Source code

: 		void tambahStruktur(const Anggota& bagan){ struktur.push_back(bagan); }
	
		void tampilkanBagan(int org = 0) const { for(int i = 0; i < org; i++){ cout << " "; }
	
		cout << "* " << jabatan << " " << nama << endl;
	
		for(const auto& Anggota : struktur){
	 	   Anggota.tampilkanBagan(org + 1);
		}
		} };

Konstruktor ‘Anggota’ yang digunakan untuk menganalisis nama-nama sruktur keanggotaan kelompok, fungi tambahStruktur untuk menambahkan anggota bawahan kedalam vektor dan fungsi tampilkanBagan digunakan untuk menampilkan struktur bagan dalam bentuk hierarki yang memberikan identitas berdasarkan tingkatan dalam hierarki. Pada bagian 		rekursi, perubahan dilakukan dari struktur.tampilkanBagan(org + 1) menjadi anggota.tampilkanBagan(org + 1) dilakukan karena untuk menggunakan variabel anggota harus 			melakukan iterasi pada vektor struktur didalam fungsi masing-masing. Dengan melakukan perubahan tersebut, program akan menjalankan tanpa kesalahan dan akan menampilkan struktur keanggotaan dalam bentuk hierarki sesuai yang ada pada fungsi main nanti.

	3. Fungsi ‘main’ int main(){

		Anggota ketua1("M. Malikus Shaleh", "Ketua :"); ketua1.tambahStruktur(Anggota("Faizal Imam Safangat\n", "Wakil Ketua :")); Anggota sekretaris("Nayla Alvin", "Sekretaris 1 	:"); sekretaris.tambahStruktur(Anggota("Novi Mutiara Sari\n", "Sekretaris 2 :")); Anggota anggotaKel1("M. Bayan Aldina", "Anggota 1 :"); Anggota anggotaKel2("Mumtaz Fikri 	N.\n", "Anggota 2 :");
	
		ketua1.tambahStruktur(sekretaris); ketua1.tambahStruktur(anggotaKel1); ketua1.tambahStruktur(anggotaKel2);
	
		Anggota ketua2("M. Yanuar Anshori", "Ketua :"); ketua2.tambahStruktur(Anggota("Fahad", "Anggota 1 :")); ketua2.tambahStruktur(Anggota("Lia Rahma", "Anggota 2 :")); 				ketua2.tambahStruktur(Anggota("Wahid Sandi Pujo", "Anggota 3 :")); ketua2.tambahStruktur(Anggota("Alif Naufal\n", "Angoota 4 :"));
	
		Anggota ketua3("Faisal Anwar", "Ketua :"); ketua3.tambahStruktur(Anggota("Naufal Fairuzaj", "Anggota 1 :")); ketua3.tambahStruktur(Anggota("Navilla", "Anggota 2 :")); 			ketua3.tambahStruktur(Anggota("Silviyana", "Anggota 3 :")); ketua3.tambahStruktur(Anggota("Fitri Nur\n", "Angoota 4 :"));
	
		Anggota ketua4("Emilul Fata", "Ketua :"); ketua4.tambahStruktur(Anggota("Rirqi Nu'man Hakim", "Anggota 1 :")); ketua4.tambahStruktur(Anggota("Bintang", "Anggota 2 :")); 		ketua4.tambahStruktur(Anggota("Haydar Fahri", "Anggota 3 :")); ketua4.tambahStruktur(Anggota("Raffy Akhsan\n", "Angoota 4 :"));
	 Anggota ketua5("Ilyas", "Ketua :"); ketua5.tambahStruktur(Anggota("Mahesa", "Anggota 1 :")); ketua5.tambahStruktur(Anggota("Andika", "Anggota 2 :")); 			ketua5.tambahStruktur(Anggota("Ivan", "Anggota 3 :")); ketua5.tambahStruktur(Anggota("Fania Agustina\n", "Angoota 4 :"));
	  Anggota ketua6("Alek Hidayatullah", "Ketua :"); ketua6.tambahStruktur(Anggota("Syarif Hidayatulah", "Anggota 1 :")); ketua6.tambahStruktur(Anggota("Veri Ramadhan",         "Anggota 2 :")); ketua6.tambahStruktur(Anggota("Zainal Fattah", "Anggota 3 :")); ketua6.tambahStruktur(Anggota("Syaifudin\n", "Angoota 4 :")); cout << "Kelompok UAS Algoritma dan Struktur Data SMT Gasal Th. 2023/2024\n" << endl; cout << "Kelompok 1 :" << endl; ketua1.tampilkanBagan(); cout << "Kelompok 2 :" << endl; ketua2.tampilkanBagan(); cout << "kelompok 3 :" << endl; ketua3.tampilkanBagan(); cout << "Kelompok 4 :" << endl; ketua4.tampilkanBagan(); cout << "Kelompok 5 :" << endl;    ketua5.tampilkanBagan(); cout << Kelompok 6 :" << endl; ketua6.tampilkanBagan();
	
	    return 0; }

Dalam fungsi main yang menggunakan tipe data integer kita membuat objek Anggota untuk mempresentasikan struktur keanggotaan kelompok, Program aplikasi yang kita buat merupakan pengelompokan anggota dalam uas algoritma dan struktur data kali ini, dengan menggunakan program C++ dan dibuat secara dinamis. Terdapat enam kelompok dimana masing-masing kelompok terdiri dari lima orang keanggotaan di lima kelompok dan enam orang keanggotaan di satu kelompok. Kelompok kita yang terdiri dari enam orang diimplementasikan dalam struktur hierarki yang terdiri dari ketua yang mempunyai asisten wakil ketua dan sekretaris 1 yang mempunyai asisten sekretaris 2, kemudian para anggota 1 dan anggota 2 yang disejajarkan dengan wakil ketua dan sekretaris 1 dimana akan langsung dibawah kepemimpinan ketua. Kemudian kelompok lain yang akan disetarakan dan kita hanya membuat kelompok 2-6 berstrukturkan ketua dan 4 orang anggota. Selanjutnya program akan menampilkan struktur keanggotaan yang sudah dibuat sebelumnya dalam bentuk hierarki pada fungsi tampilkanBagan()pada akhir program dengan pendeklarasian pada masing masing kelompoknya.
#####
- [Task prompt]
Please copy out each of the rows above character for character, keeping every line unchanged.

- [Solution for this exercise]
Source code

: 		void tambahStruktur(const Anggota& bagan){ struktur.push_back(bagan); }
	
		void tampilkanBagan(int org = 0) const { for(int i = 0; i < org; i++){ cout << " "; }
	
		cout << "* " << jabatan << " " << nama << endl;
	
		for(const auto& Anggota : struktur){
	 	   Anggota.tampilkanBagan(org + 1);
		}
		} };

Konstruktor ‘Anggota’ yang digunakan untuk menganalisis nama-nama sruktur keanggotaan kelompok, fungi tambahStruktur untuk menambahkan anggota bawahan kedalam vektor dan fungsi tampilkanBagan digunakan untuk menampilkan struktur bagan dalam bentuk hierarki yang memberikan identitas berdasarkan tingkatan dalam hierarki. Pada bagian 		rekursi, perubahan dilakukan dari struktur.tampilkanBagan(org + 1) menjadi anggota.tampilkanBagan(org + 1) dilakukan karena untuk menggunakan variabel anggota harus 			melakukan iterasi pada vektor struktur didalam fungsi masing-masing. Dengan melakukan perubahan tersebut, program akan menjalankan tanpa kesalahan dan akan menampilkan struktur keanggotaan dalam bentuk hierarki sesuai yang ada pada fungsi main nanti.

	3. Fungsi ‘main’ int main(){

		Anggota ketua1("M. Malikus Shaleh", "Ketua :"); ketua1.tambahStruktur(Anggota("Faizal Imam Safangat\n", "Wakil Ketua :")); Anggota sekretaris("Nayla Alvin", "Sekretaris 1 	:"); sekretaris.tambahStruktur(Anggota("Novi Mutiara Sari\n", "Sekretaris 2 :")); Anggota anggotaKel1("M. Bayan Aldina", "Anggota 1 :"); Anggota anggotaKel2("Mumtaz Fikri 	N.\n", "Anggota 2 :");
	
		ketua1.tambahStruktur(sekretaris); ketua1.tambahStruktur(anggotaKel1); ketua1.tambahStruktur(anggotaKel2);
	
		Anggota ketua2("M. Yanuar Anshori", "Ketua :"); ketua2.tambahStruktur(Anggota("Fahad", "Anggota 1 :")); ketua2.tambahStruktur(Anggota("Lia Rahma", "Anggota 2 :")); 				ketua2.tambahStruktur(Anggota("Wahid Sandi Pujo", "Anggota 3 :")); ketua2.tambahStruktur(Anggota("Alif Naufal\n", "Angoota 4 :"));
	
		Anggota ketua3("Faisal Anwar", "Ketua :"); ketua3.tambahStruktur(Anggota("Naufal Fairuzaj", "Anggota 1 :")); ketua3.tambahStruktur(Anggota("Navilla", "Anggota 2 :")); 			ketua3.tambahStruktur(Anggota("Silviyana", "Anggota 3 :")); ketua3.tambahStruktur(Anggota("Fitri Nur\n", "Angoota 4 :"));
	
		Anggota ketua4("Emilul Fata", "Ketua :"); ketua4.tambahStruktur(Anggota("Rirqi Nu'man Hakim", "Anggota 1 :")); ketua4.tambahStruktur(Anggota("Bintang", "Anggota 2 :")); 		ketua4.tambahStruktur(Anggota("Haydar Fahri", "Anggota 3 :")); ketua4.tambahStruktur(Anggota("Raffy Akhsan\n", "Angoota 4 :"));
	 Anggota ketua5("Ilyas", "Ketua :"); ketua5.tambahStruktur(Anggota("Mahesa", "Anggota 1 :")); ketua5.tambahStruktur(Anggota("Andika", "Anggota 2 :")); 			ketua5.tambahStruktur(Anggota("Ivan", "Anggota 3 :")); ketua5.tambahStruktur(Anggota("Fania Agustina\n", "Angoota 4 :"));
	  Anggota ketua6("Alek Hidayatullah", "Ketua :"); ketua6.tambahStruktur(Anggota("Syarif Hidayatulah", "Anggota 1 :")); ketua6.tambahStruktur(Anggota("Veri Ramadhan",         "Anggota 2 :")); ketua6.tambahStruktur(Anggota("Zainal Fattah", "Anggota 3 :")); ketua6.tambahStruktur(Anggota("Syaifudin\n", "Angoota 4 :")); cout << "Kelompok UAS Algoritma dan Struktur Data SMT Gasal Th. 2023/2024\n" << endl; cout << "Kelompok 1 :" << endl; ketua1.tampilkanBagan(); cout << "Kelompok 2 :" << endl; ketua2.tampilkanBagan(); cout << "kelompok 3 :" << endl; ketua3.tampilkanBagan(); cout << "Kelompok 4 :" << endl; ketua4.tampilkanBagan(); cout << "Kelompok 5 :" << endl;    ketua5.tampilkanBagan(); cout << Kelompok 6 :" << endl; ketua6.tampilkanBagan();
	
	    return 0; }

Dalam fungsi main yang menggunakan tipe data integer kita membuat objek Anggota untuk mempresentasikan struktur keanggotaan kelompok, Program aplikasi yang kita buat merupakan pengelompokan anggota dalam uas algoritma dan struktur data kali ini, dengan menggunakan program C++ dan dibuat secara dinamis. Terdapat enam kelompok dimana masing-masing kelompok terdiri dari lima orang keanggotaan di lima kelompok dan enam orang keanggotaan di satu kelompok. Kelompok kita yang terdiri dari enam orang diimplementasikan dalam struktur hierarki yang terdiri dari ketua yang mempunyai asisten wakil ketua dan sekretaris 1 yang mempunyai asisten sekretaris 2, kemudian para anggota 1 dan anggota 2 yang disejajarkan dengan wakil ketua dan sekretaris 1 dimana akan langsung dibawah kepemimpinan ketua. Kemudian kelompok lain yang akan disetarakan dan kita hanya membuat kelompok 2-6 berstrukturkan ketua dan 4 orang anggota. Selanjutnya program akan menampilkan struktur keanggotaan yang sudah dibuat sebelumnya dalam bentuk hierarki pada fungsi tampilkanBagan()pada akhir program dengan pendeklarasian pada masing masing kelompoknya.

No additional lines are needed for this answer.